» Task to carry out:
All the data below goes into the copy word for word, but the pictures don't.

___ Provided data

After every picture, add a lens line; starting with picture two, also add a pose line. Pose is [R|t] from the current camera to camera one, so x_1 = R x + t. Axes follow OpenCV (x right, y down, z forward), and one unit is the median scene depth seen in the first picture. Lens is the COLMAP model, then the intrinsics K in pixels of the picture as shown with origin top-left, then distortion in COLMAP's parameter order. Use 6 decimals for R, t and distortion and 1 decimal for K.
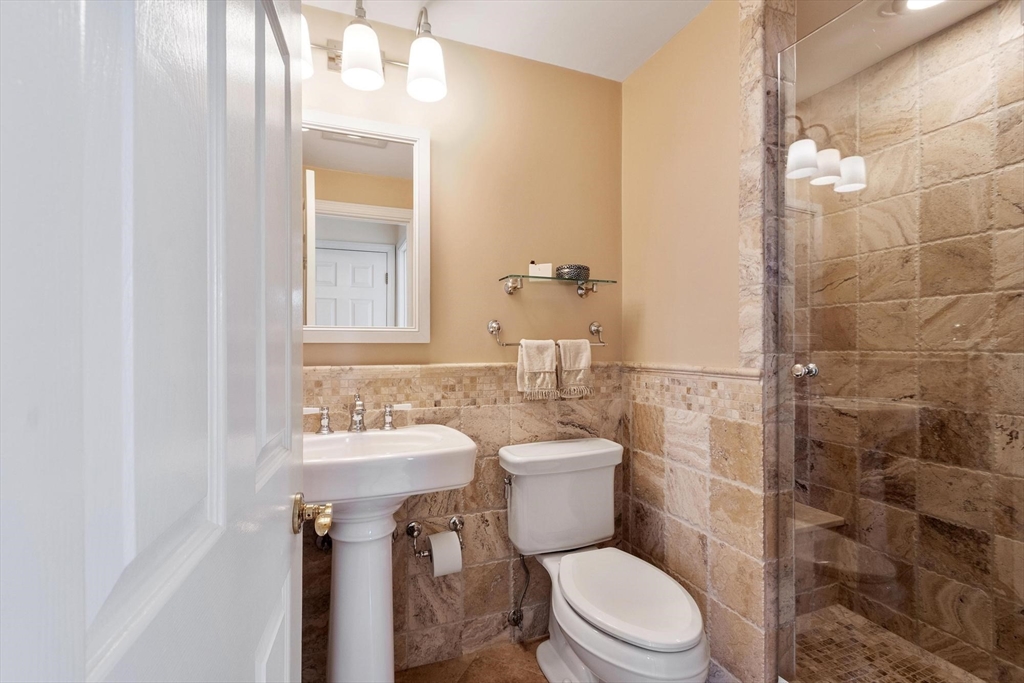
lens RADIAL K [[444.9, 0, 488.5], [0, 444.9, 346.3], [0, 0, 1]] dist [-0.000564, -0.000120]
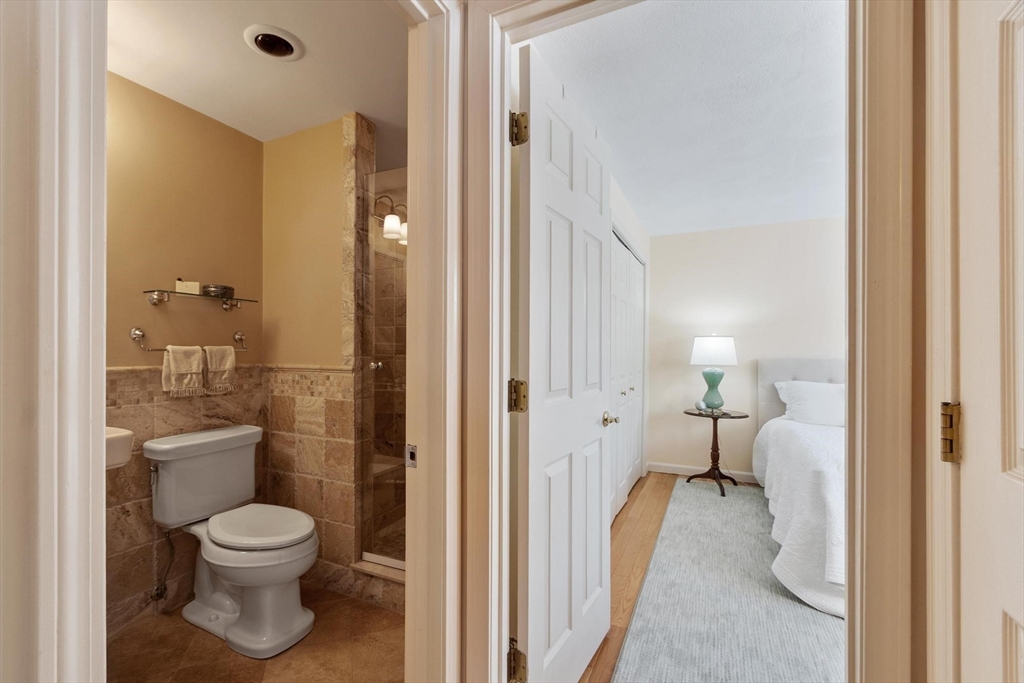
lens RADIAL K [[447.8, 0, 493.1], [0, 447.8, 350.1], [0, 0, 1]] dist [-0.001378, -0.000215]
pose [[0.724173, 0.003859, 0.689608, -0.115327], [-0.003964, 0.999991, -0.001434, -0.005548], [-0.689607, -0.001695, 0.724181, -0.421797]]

______

» Answer section:
After every picture, add a lens line; starting with picture two, also add a pose line. Pose is [R|t] from the current camera to camera one, so x_1 = R x + t. Axes follow OpenCV (x right, y down, z forward), and one unit is the median scene depth seen in the first picture. Lens is the COLMAP model, then the intrinsics K in pixels of the picture as shown with origin top-left, then distortion in COLMAP's parameter order. Use 6 decimals for R, t and distortion and 1 decimal for K.
lens RADIAL K [[444.9, 0, 488.5], [0, 444.9, 346.3], [0, 0, 1]] dist [-0.000564, -0.000120]
lens RADIAL K [[447.8, 0, 493.1], [0, 447.8, 350.1], [0, 0, 1]] dist [-0.001378, -0.000215]
pose [[0.724173, 0.003859, 0.689608, -0.115327], [-0.003964, 0.999991, -0.001434, -0.005548], [-0.689607, -0.001695, 0.724181, -0.421797]]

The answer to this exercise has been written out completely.